A password’s real strength is its entropy — the number of bits of randomness it carries. The more unpredictable a password is, the more guesses an attacker needs. Entropy depends on two things: how large the pool of possible characters (or words) is, and how many of them you string together. A short password drawn from a tiny alphabet is weak no matter how clever it looks; a long one drawn from a large pool is strong even if it reads plainly.
Just as important is how the randomness is produced. This generator uses the Web Crypto API (crypto.getRandomValues), a cryptographically secure random number generator built into your browser, with rejection sampling to eliminate modulo bias.
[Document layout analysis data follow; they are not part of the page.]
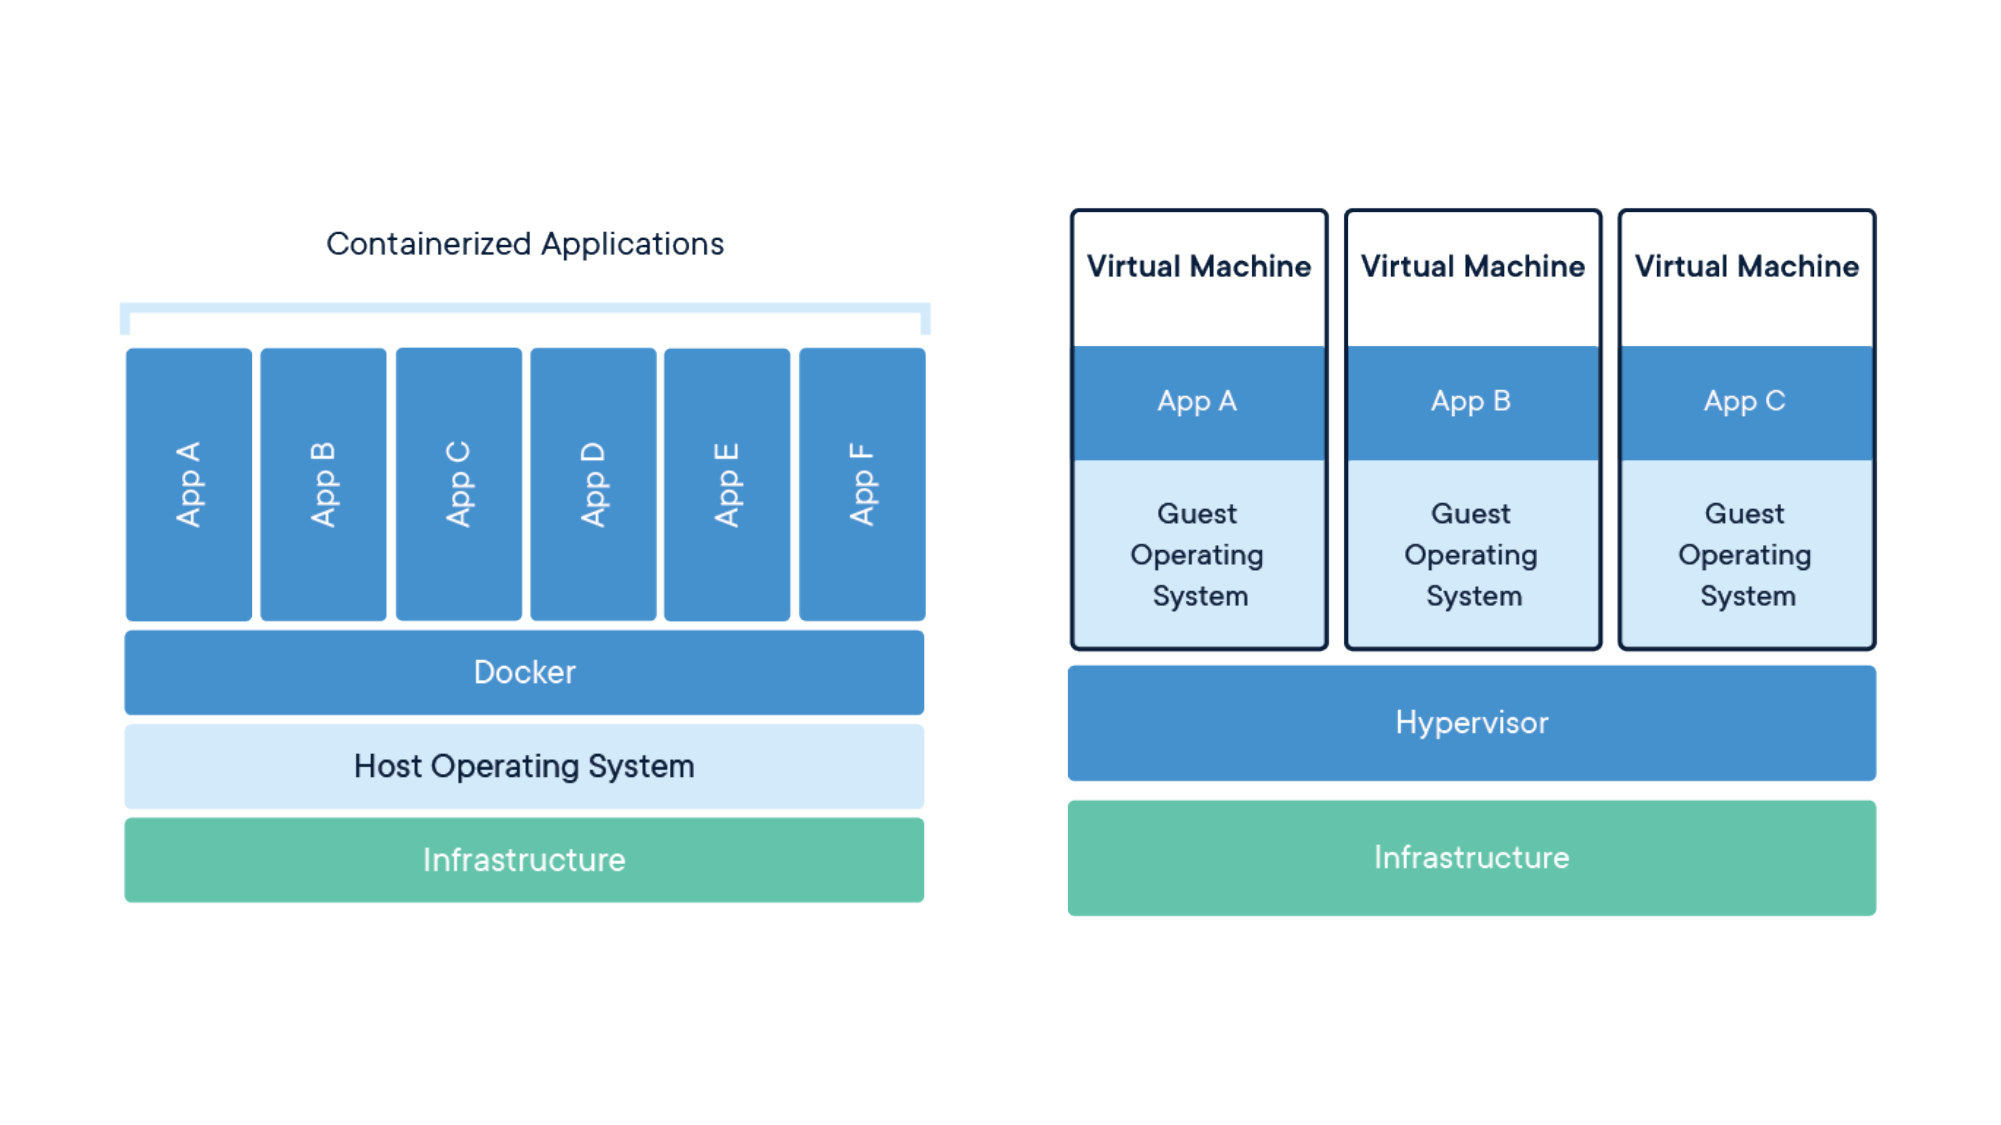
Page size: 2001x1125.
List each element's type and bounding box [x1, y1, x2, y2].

list [105, 195, 1895, 930]
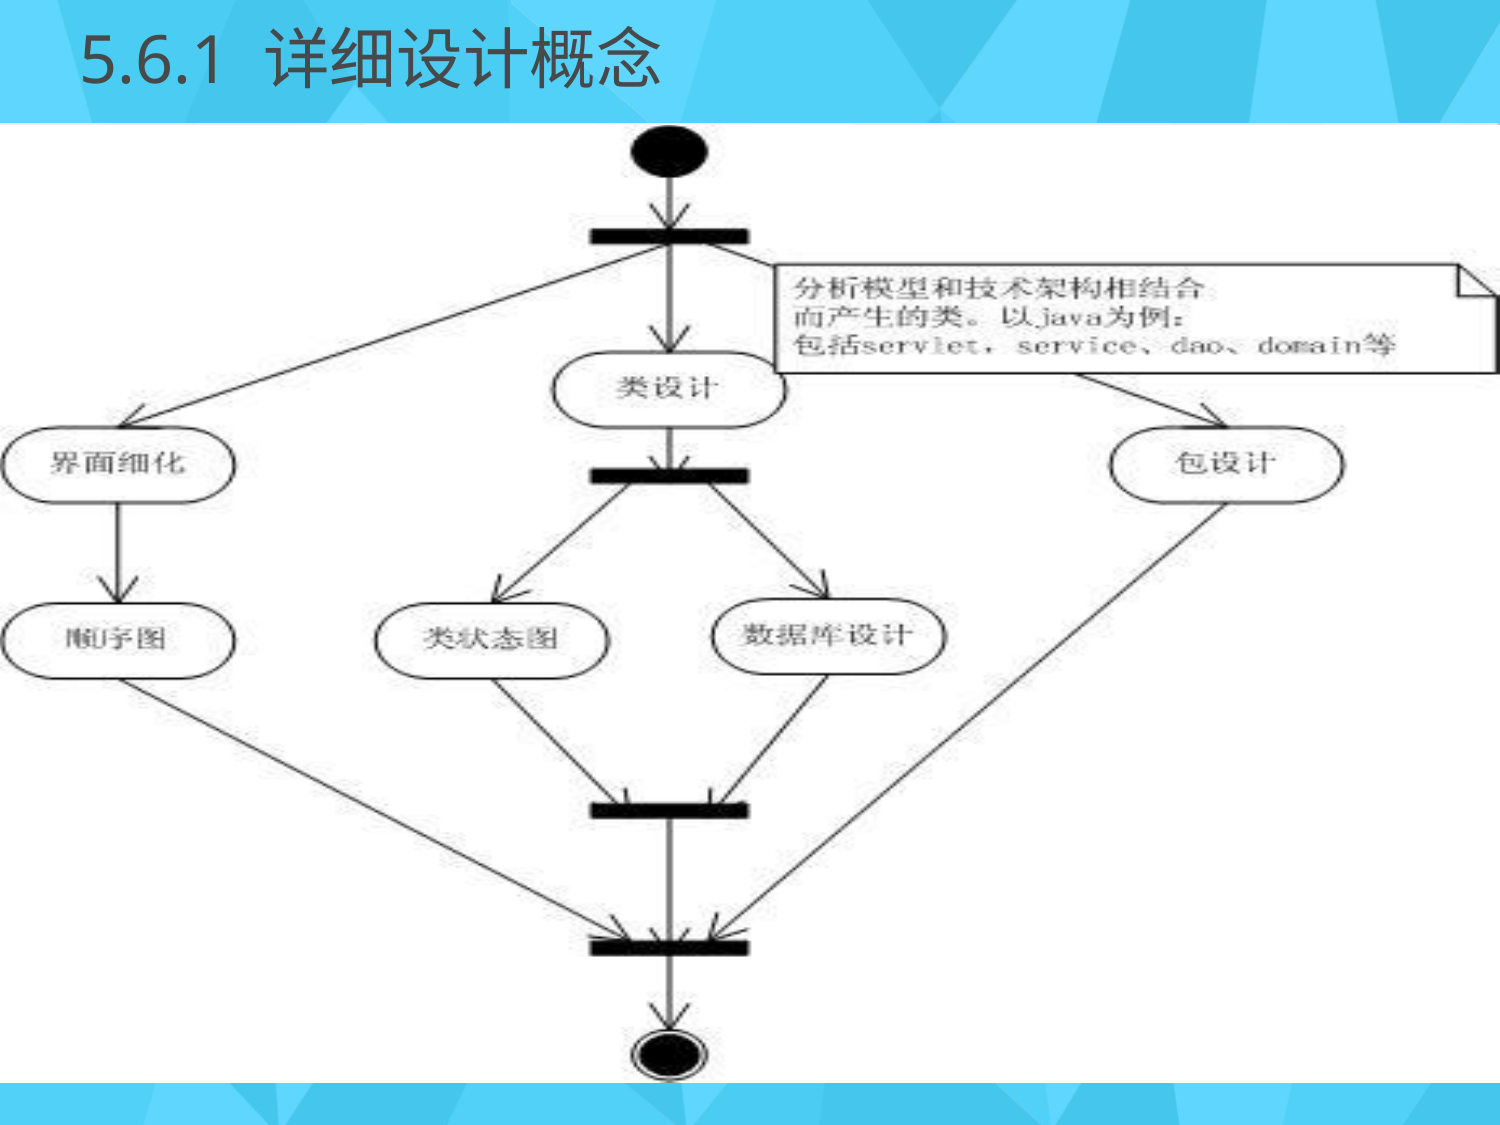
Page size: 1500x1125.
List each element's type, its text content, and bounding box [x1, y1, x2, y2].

title 5.6.1 详细设计概念 [64, 9, 1422, 115]
picture [0, 0, 1500, 1125]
That means every character and every word is chosen with genuinely uniform probability — not the predictable pseudo-randomness of Math.random().
Three ways to generate
- Random — a classic password mixing uppercase, lowercase, numbers, and symbols. The strongest option for a given length, and ideal when stored in a password manager.
- Memorable — a passphrase built from random common words (the "correct-horse-battery-staple" approach). Easier to type and recall, and very strong once you use four or more words.
- PIN — a numeric code for door locks, SIM cards, and devices that only accept digits.
How to use this tool
- Pick a mode at the top: Random, Memorable, or PIN.
- Adjust the length and toggle the character options. The password regenerates automatically as you change settings.
- Watch the strength meter — aim for at least 60–80 bits of entropy for important accounts.
- Click Copy to put it on your clipboard, or Regenerate for a fresh one.
Frequently Asked Questions
- Is this password generator safe?
- Yes. Everything runs entirely inside your browser using the Web Crypto API. Passwords are generated on your device, are never transmitted over the network, and are not logged or stored anywhere. You can even disconnect from the internet and it will keep working.
- How is this different from Math.random()?
- Math.random() is a pseudo-random generator not designed for security — its output can be predictable. This tool uses crypto.getRandomValues(), a cryptographically secure RNG, and applies rejection sampling so every character is selected with truly uniform probability and no modulo bias.
- How long should my password be?
- For accounts protected by a password manager, 16–20 random characters (or a 4–5 word passphrase) is plenty — well over 80 bits of entropy. For passwords you must type from memory, a memorable passphrase of 4+ words is a strong, practical choice.
- What is a passphrase and why use one?
- A passphrase is several random words joined together, like "maple-otter-cliff-amber". Because it is drawn from a large word list, four words already give strong entropy, yet it is far easier to read, type, and remember than a string of random symbols.
- What does the strength meter measure?
- It estimates entropy in bits — a measure of how many guesses an attacker would need on average. The crack-time figure assumes a fast offline attack at about 10 billion guesses per second; online services are usually far slower, so real-world safety margins are larger.
- Should I reuse passwords?
- Never. Reusing a password means one breached site exposes every account that shares it. Generate a unique password for each service and store them in a reputable password manager.